» **WHAT TO PRODUCE**:
Output the listing below verbatim, but drop the images.

» **GIVEN DATA**:
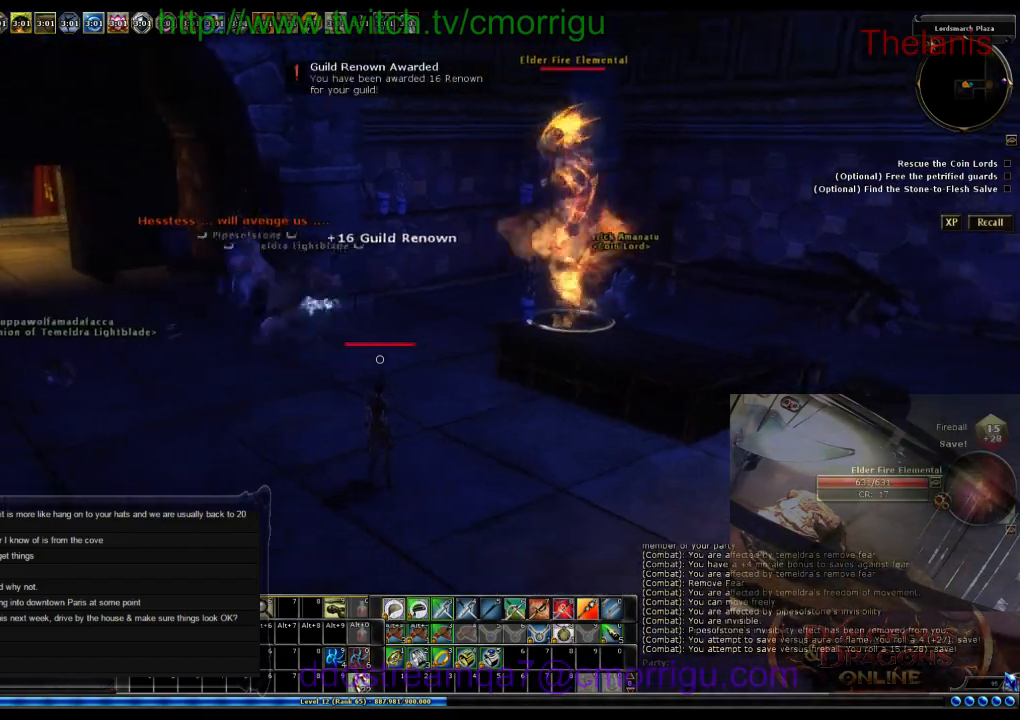
{"keys": [], "events": []}
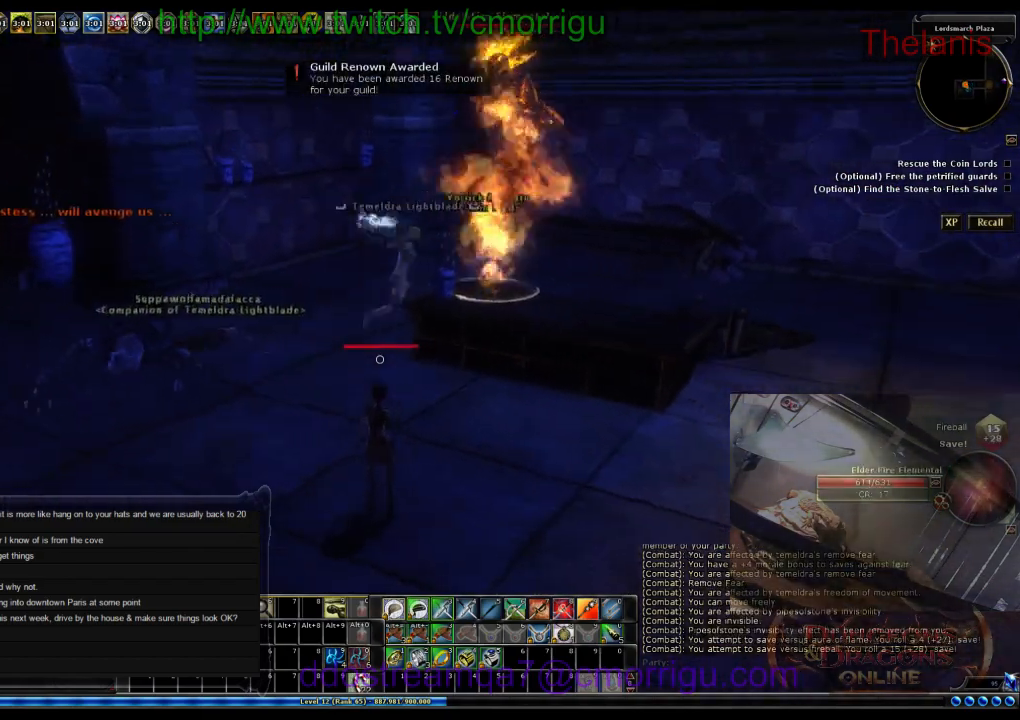
{"keys": [], "events": [[33, "d", "down"], [500, "d", "up"]]}
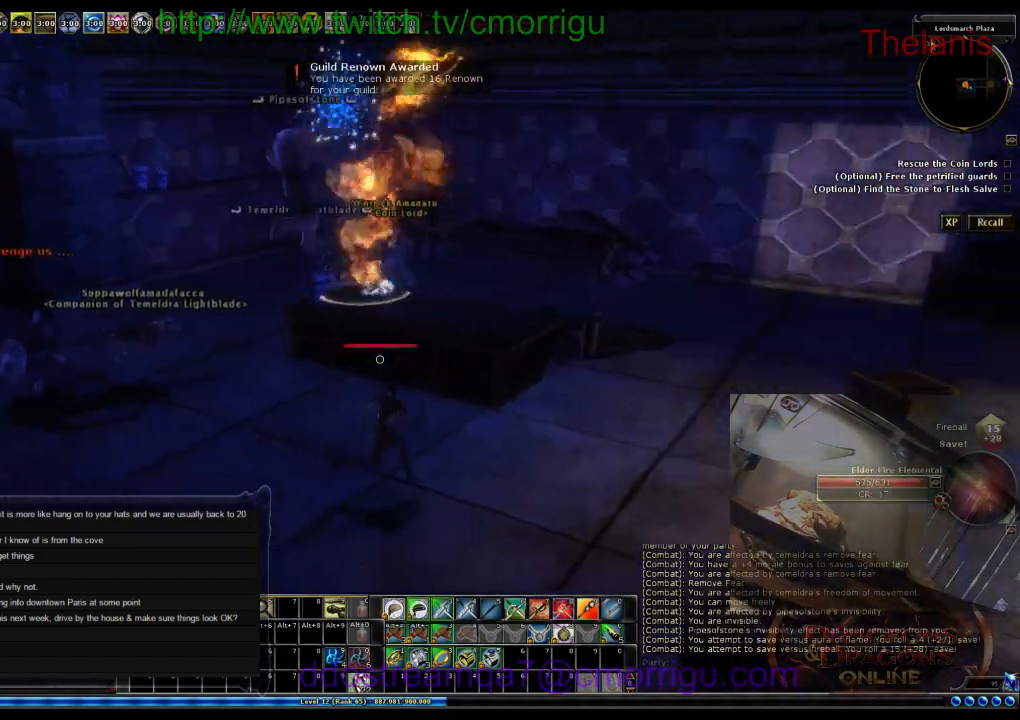
{"keys": [], "events": []}
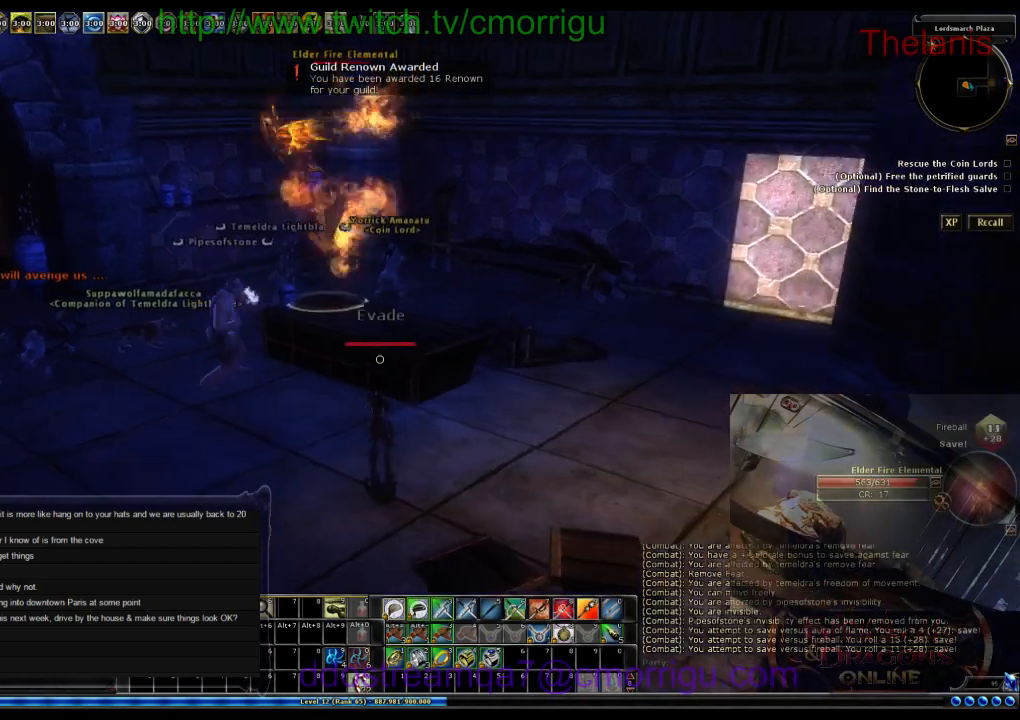
{"keys": [], "events": []}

» **TASK OUTPUT**:
{"keys": [], "events": []}
{"keys": [], "events": [[33, "d", "down"], [500, "d", "up"]]}
{"keys": [], "events": []}
{"keys": [], "events": []}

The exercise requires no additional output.